Partager cet article

Facebook X WhatsApp

lexpress.mu | Toute l'actualité de l'île Maurice en temps réel.

Ils possédaient tous les attributs d’un commando terroriste : un petit groupe (de 20 à 30 éléments très mobiles). Ils n’étaient certainement pas venus pour protester contre la pollution sonore car ils n’habitent pas tous à Port-Louis près de la Citadelle. La méthode utilisée n’était pas celle de voyous amateurs. Elle était calquée sur ce que nous avons l’habitude de voir à la télé, ailleurs. Une opération nocturne rapidement exécutée : les visages masqués, le choix du lieu et de la cible, la rapidité d’exécution, les armes ostensiblement exhibées et des menaces de mort («Nou pou touyé») assorties d’une expropriation d’une partie des terres de la République avec des cris : «Porlwi pou nou sa !»

Ils n’avaient qu’un but : semer la terreur parmi la foule réunie pour un concert à vocation caritative à la Citadelle samedi soir. Une foule joyeuse (des familles, des femmes et des enfants de toutes les communautés, y compris musulmane, faut-il le préciser) attaquée et tenue en otage par une meute encagoulée armée hurlant, proférant des menaces et détruisant le matériel de sonorisation. Surtout, ils affichaient ostensiblement des signes distinctifs, comme pour faire savoir à leurs commanditaires qui ils étaient et à leur boss que la mission avait été accomplie. Terreur accomplie !
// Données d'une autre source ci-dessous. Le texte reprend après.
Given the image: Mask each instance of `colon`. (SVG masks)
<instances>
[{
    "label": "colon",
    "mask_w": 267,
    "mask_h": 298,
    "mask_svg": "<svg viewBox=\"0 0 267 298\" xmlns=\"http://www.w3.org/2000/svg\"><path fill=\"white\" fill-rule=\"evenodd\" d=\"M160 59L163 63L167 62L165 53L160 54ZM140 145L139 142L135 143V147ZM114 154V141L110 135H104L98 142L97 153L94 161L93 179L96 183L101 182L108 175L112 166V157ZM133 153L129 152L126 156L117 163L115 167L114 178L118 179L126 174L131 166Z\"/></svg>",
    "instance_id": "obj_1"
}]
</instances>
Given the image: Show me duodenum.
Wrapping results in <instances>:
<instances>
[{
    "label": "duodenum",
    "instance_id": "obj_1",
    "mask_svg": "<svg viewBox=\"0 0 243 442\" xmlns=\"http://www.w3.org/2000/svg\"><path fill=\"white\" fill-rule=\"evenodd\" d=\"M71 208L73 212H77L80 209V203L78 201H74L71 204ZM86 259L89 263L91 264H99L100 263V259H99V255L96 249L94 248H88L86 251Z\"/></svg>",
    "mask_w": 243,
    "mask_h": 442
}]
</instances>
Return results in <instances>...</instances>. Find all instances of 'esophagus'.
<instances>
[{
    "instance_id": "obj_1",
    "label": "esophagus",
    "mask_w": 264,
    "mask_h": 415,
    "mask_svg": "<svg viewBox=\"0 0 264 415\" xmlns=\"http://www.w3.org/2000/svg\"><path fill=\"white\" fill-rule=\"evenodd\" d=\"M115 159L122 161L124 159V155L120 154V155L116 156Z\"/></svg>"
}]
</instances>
Cinq jours après cette attaque, il convient de souligner que la police aurait pu tuer dans l’œuf cette opération ; d’autant que la veille, une attaque avait eu lieu le matin contre un commissariat de police. Et que Plaine-Verte bruissait de rumeurs d’une descente nocturne à la Citadelle depuis dans la matinée. De plus, la police avait été mise au parfum préalablement. Dev Jokhoo, ancien patron du NSS, a été catégorique dans l’express d’hier pour qualifier cette carence : «It’s a total intelligence failure!» Que le commissaire de police a tenté de dissimuler avec des déclarations musclées tardives dans le but de rassurer l’opinion après ce break-down évident de law and order qui laisse pantois.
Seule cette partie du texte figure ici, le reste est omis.